On 09/01/2015 04:35 AM, Andrey Semashev wrote:
Hi,
I was wondering is there would be interest in a generalized read-modify-write operation in Boost.Atomic. The idea is to have a atomic<T>::read_modify_write method that would take a function that would perform the modify on the atomic value. The interface could be roughly this:
template< typename T > class atomic { public: // Returns the original value T read_modify_write(F modify, memory_order order = memory_order_seq_cst); };
Usage example:
// Saturating increment atomic< int > a; a.read_modify_write([](int n) { return n < std::numeric_limits< int >::max() ? n + 1 : n; });
The implementation could synthesize a CAS loop around the modify function or (ideally) wrap it inside the LL/SC instructions, also in a loop.

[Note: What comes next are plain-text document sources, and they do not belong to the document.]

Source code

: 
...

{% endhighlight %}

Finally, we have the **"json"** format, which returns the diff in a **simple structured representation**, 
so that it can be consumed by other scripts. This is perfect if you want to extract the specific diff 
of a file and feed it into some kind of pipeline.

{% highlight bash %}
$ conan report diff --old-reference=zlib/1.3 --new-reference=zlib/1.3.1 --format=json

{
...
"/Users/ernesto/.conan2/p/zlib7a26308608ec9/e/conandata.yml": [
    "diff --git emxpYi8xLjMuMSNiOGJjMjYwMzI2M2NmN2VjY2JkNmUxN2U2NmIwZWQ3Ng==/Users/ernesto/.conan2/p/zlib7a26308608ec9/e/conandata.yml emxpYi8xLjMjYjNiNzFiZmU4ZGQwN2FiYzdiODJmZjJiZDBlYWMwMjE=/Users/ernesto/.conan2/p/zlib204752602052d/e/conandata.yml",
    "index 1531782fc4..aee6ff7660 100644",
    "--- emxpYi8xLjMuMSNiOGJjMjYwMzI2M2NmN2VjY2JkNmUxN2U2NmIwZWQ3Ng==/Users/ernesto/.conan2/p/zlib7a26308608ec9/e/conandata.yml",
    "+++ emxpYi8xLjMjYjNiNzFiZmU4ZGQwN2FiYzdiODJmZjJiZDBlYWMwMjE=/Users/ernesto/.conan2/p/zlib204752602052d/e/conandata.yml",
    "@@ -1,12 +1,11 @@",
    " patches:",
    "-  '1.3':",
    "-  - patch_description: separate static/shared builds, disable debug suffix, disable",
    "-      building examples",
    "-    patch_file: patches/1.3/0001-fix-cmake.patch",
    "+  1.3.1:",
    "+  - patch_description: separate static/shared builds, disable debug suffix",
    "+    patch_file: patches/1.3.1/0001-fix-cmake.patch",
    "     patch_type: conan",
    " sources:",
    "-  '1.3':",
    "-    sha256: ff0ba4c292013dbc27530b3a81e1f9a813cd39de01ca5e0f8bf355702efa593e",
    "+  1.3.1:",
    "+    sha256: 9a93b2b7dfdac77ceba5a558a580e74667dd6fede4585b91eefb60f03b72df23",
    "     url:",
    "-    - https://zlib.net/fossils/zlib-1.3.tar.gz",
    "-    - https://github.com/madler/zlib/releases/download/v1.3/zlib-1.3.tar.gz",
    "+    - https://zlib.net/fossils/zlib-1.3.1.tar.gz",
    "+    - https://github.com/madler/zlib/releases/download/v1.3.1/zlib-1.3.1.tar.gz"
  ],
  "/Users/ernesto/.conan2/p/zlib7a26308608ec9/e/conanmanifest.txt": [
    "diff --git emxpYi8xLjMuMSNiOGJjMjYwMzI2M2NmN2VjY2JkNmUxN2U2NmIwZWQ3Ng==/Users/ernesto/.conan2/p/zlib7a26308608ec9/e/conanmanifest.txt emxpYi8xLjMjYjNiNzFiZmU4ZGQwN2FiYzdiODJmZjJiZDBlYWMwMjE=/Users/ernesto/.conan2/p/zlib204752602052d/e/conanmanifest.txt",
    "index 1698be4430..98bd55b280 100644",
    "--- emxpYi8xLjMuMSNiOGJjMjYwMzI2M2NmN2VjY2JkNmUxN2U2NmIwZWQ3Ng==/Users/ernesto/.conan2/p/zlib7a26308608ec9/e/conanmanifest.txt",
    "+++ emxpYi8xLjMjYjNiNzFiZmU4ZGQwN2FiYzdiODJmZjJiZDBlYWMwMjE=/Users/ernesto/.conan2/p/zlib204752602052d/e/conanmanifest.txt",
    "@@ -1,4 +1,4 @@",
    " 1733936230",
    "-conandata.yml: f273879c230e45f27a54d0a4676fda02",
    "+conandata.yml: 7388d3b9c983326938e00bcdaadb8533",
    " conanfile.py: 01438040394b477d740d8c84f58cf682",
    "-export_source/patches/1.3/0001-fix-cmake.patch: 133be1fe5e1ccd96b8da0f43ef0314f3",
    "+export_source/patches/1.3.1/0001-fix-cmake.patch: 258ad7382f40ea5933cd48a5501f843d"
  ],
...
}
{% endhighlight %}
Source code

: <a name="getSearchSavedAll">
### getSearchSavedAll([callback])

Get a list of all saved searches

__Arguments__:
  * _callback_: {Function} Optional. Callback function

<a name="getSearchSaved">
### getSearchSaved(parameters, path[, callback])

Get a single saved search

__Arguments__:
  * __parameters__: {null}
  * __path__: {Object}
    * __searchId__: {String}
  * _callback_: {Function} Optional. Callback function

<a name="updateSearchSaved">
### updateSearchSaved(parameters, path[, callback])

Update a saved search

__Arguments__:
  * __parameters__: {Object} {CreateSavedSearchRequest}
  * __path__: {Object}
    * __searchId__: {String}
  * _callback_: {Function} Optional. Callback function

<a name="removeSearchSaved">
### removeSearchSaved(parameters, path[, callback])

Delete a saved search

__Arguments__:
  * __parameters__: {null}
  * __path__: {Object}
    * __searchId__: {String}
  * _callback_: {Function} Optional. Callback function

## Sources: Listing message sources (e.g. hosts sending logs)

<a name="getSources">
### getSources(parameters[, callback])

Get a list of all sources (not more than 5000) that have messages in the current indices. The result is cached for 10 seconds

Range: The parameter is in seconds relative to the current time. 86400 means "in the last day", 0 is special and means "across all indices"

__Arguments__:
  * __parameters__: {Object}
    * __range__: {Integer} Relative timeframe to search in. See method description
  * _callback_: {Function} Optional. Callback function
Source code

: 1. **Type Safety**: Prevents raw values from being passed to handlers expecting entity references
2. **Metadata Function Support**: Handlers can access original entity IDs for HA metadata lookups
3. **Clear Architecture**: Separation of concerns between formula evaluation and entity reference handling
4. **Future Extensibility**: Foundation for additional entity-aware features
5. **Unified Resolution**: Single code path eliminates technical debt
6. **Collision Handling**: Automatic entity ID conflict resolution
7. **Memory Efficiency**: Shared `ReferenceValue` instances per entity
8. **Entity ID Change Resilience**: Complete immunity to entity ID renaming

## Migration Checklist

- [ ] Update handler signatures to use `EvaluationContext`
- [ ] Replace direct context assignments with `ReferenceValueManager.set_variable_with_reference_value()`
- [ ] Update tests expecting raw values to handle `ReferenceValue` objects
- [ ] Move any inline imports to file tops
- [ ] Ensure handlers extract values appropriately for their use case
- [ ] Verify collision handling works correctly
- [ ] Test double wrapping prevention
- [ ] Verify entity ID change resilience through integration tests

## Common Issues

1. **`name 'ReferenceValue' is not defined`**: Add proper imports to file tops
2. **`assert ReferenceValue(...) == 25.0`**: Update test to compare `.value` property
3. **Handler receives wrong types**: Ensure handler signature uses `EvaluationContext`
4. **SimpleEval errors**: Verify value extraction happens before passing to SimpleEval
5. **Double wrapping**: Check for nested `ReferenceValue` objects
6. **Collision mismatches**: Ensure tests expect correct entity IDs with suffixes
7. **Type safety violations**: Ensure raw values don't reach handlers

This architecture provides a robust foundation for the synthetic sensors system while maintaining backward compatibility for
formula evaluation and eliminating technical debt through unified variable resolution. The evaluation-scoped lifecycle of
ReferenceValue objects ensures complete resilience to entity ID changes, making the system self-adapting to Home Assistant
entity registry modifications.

I believe, in order for this to work the modify function should meet certain requirements:
1. It must not use atomic operations (on this or other variables) or thread synchronization primitives. 2. It must not call functions that might involve context switching (e.g. syscalls, i/o). 3. It should be as small as possible and have the least possible working set (that is the number of accessed variables). 4. It must be prepared to be called multiple times. 5. It must be prepared to receive a value that has never been stored in the atomic variable.
The first restriction is essential to avoid deadlocking in case of the emulated (lock-based) atomic<>. Thread synchronization primitives may possibly be using atomic ops internally, so are prohibited as well.
The 2 and 3, besides just being something rational one would strive for anyway, are mostly targeted to allow to inject the function call inside the LL/SC pair. It is known that some architectures are very sensitive to what is happening between the LL and SC instructions, so accessing some memory from the modify function or switching the thread context will result in SC always failing and an infinite loop.
The 5 would allow to make the first load non-atomic, which can be faster. The CAS or SC instruction will fail if the loaded value was inconsistent.
I know there's probably no way to ensure that the function meets these requirements, and it is possible to get an infinite loop in runtime, so maybe always using a CAS loop would be a safer approach, even on an architecture with LL/SC instructions. My hope is that compilers will someday provide intrinsics for this and will be able to generate optimal code, when possible.
Does this look interesting to anyone? Comments?
_______________________________________________ Unsubscribe & other changes: http://lists.boost.org/mailman/listinfo.cgi/boost
It's interesting although ensuring that all the requirements are met for the function is impossible. How about also a stand-alone version so that it can be used with std::atomic<T>?